• DATA PROVIDED:
_ _ _

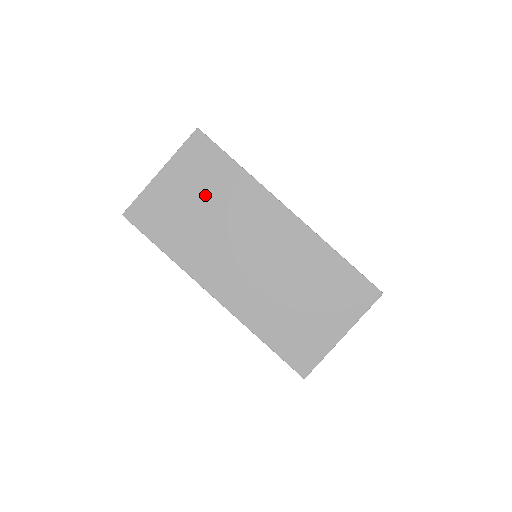
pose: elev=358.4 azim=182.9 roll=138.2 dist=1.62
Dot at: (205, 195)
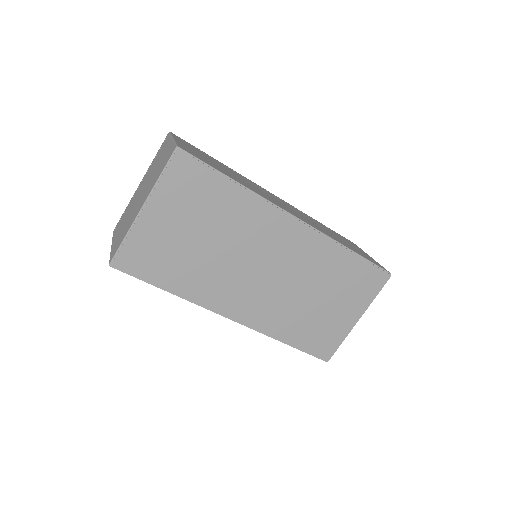
Dot at: (203, 224)
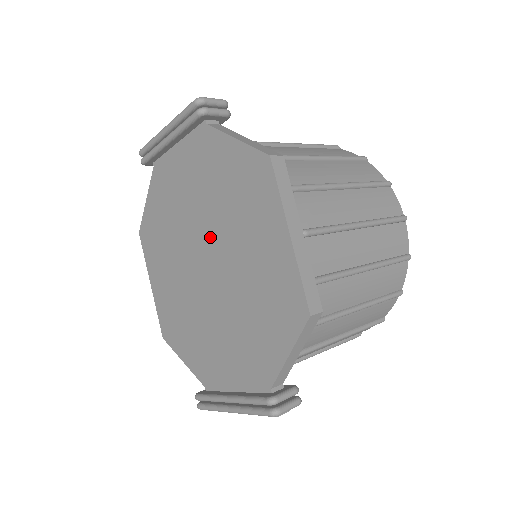
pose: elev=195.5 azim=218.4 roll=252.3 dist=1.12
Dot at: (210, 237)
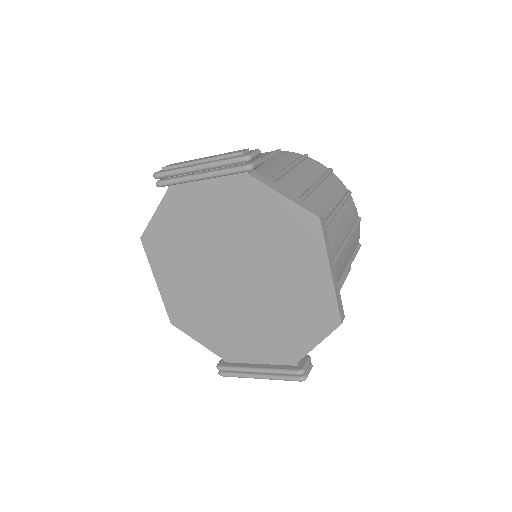
Dot at: (243, 260)
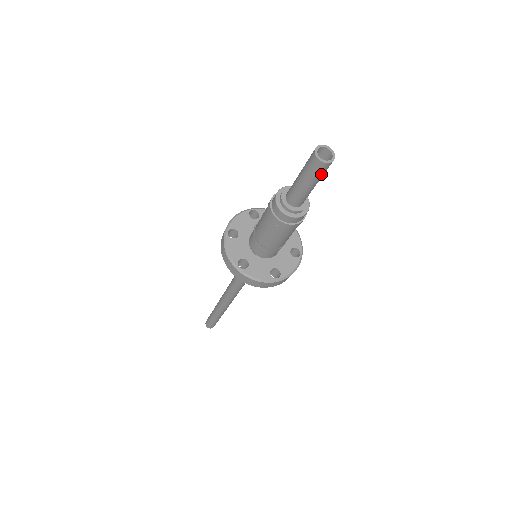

_ _ _

• AIM: Reproduce verbatim the lines from the one containing "pose: elev=195.5 azim=218.4" through the end of the entries, including both ends. Leave the pictures out of your answer.

• PROBLEM SOLUTION:
pose: elev=195.5 azim=218.4 roll=252.3 dist=1.12
Dot at: (210, 237)
Dot at: (243, 260)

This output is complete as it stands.